En suggérant, avec son humour habituel, au sujet du post sur le BDSM dans « Marie-Claire » : A quand le fouet et les menottes dans Pif-Gadget ?, un commentateur m’a donné envie de raconter cette récente anecdote comique.

 

Un dernier jour de vacances scolaires : il nous faut rentrer de notre lieu de villégiature. Train de nuit.

Comme d’hab, nous nous y prenons à la dernière minute. Il ne reste plus que des sièges inclinables dans un compartiment. Tant pis.

Au départ, pourtant le train n’est pas vraiment bondé. Quelques voyageurs avec nous dont deux couples.

 

Je dors contre l’épaule de M. Lui a les pieds posés sur notre bagage, un immense sac à roulettes que nous avons cadenassé. A l’intérieur, tous nos effets en grand désordre et tout au fond, le minimum vital de ce qui sert à composer « la mallette du Dominateur » ( voir le post «  M comme mallette »).

 

A un certain moment, le froid me réveille. C’est encore la nuit, il nous reste plus d’une heure de voyage. Le compartiment ne compte plus maintenant qu’un couple endormi et nous.
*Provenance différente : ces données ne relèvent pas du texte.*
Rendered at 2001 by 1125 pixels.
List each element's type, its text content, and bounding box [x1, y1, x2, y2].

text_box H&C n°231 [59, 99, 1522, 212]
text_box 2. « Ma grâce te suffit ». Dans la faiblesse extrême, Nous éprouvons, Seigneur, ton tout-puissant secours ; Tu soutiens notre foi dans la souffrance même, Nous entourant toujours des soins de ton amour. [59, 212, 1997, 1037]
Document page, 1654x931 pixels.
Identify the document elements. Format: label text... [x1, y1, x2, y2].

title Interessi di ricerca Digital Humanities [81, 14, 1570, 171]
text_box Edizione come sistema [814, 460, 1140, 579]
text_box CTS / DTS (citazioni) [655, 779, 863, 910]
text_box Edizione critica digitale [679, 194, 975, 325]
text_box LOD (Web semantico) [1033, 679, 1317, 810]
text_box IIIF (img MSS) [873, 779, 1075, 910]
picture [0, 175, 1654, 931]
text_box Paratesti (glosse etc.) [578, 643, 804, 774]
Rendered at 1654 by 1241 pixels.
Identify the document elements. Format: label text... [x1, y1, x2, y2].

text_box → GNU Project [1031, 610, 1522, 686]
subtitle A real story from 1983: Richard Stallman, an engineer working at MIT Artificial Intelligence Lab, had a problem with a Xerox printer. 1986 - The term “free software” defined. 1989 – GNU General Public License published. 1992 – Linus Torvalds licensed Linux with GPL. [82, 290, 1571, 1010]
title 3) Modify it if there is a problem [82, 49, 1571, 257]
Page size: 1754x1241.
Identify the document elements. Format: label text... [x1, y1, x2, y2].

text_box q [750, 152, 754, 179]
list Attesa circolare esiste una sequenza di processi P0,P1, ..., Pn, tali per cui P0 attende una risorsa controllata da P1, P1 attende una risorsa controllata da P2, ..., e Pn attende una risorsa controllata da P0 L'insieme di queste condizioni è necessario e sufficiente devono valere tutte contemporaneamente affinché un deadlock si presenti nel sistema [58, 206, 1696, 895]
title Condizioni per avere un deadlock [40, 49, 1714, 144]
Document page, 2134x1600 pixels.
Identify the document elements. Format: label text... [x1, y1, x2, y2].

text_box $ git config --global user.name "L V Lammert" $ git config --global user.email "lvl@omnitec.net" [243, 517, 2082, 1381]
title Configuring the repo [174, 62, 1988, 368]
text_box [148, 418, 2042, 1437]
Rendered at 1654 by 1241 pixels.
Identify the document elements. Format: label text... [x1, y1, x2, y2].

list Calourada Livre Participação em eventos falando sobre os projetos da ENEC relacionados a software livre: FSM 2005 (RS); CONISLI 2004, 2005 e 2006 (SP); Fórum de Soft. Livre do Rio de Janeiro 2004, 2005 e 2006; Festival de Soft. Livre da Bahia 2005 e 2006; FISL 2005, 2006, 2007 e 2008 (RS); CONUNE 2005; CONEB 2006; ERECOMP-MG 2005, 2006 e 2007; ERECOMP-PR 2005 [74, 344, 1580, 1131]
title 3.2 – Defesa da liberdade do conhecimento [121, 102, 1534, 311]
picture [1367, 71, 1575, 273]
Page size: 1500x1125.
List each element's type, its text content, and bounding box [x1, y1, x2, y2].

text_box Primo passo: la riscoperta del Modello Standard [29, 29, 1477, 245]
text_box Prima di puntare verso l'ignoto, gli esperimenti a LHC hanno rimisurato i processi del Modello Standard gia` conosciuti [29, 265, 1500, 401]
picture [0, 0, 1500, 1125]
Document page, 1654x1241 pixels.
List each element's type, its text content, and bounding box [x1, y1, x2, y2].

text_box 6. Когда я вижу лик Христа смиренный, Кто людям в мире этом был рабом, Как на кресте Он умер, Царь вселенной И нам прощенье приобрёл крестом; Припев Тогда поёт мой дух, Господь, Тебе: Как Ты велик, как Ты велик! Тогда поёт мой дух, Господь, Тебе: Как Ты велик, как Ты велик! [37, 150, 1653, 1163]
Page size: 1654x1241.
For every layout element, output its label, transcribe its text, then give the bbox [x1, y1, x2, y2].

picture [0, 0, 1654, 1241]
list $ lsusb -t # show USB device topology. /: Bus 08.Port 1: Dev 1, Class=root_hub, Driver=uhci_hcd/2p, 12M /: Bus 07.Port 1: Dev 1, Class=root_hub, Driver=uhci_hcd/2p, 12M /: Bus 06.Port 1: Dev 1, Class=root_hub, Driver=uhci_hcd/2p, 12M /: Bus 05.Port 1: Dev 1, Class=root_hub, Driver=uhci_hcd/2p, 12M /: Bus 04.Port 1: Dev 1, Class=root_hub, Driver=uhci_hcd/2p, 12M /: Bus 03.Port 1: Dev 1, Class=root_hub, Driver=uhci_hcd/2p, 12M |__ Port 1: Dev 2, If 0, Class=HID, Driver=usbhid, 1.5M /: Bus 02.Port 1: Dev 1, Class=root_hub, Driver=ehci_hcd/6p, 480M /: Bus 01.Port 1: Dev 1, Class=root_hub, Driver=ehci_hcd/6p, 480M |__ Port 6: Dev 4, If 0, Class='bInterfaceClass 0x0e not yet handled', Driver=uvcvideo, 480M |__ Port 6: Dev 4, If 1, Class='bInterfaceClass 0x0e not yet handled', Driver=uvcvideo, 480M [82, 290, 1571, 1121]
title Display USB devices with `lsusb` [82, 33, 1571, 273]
Je me dégage de M. et, en titubant sous la lumière tamisée, me rends vers la guérite du fond.

Rien de grivois dans mon esprit, d’ailleurs je n’ai pas du tout l’esprit clair, je veux seulement, comme écrivait le Grand Molière, « expulser le superflu de la boisson ».

 

En revenant, embrumée et cotonneuse, je crois apercevoir dans le filet d’un siège vide à trois rangées du nôtre une noire forme serpentine et une mèche pointée.

C’est un fouet. Est-ce un fouet ? Je pense que c’est un fouet. Mais qu’est-ce qu’un fouet ferait là ? Pourtant, je crois bien que c’est un fouet.

Ces pensées défilent dans ma tête en une dizaine de secondes, d’autant plus que je dors debout et qu’avec le bruit des portes produit par mon retour, ça s’agite un peu du côté du couple qui sommeillait tout au fond…

 

Je rejoins donc M., profondément endormi, et c’est Morphée que je retrouve aussi. Je ne peux leur poser, ni à l’un ni à l’autre, la question qui me taraude au sujet de ce fouet.

 

Nous sommes éveillés en sursaut par le bruit ambiant au terminus, alors que le train doit être en gare depuis quelques minutes.

M. est déjà debout, tirant notre armoire à roulettes. Je le suis. C’est l’aube. Il fait un peu plus jour. Le train a été déserté par  tous ses voyageurs, il faut se dépêcher.

 

En passant devant le fameux filet, plus de doute, même si j’ai les yeux un peu collés : c’est un fouet, c’est bien un fouet, un vrai fouet, un singletail comme le nôtre.

 

Qui a pu laisser cela ici ? Qui pourra jamais venir réclamer un fouet aux objets trouvés de la SNCF ? On va bientôt passer faire le ménage du train…

Je ne fais ni une ni deux : j’entrouvre ma besace, me saisis de l’objet et l’y glisse.

Ne me demandez pas pourquoi…

A y réfléchir aujourd’hui, je sais que je n’aurais jamais voulu que nous utilisions un fouet appartenant à des inconnus mais, sur le coup, il y a des actes instinctifs…

 

C’est seulement arrivés à la maison que je dis à M. « J’ai ramassé un fouet abandonné dans le train. »

Il me regarde incrédule mais je lui tends l’objet que je sors de mon sac.

Il blêmit, le prend et me dit :

« Mais ce n’est pas possible ! C’est le mien ! ».

Il l’examine sous toutes les coutures et réaffirme « C’est le mien ».

 

Notre bagage est pourtant là, cadenassé devant nous.

Mystère.

 

M. le retourne de tous côtés et…

 

Sur le fond, une belle entaille au cutter, aussi discrète que la fine cicatrice d’une opération par un Maître… de l’art chirurgical. Un travail d’orfèvre, quoi…Il doit y avoir des écoles du vol, bien plus capables de résultats que l’Ecole Publique !

 

En fin de compte, toutes vérification faites, il ne nous manque qu’une minuscule pochette de toilette que, dans l’obscurité, un rat des trains de nuit a du prendre pour un portefeuille. L’eussions-nous cherchée qu’elle devait traîner, elle aussi, dans quelque poubelle du compartiment...

 

Je souris chaque fois que j’y pense à imaginer la tête du voleur qui, pensant peut-être avoir saisi une ceinture de cuir de valeur,  s’est retrouvé avec notre fouet cette nuit-là et l’a vite rejeté.

Tant mieux pour nous.

 

La fable vaut aussi de part le fait que le SM ne court décidément pas les rues (ni les trains) et que si le fouet brûle parfois la peau, il peut aussi brûler les mains.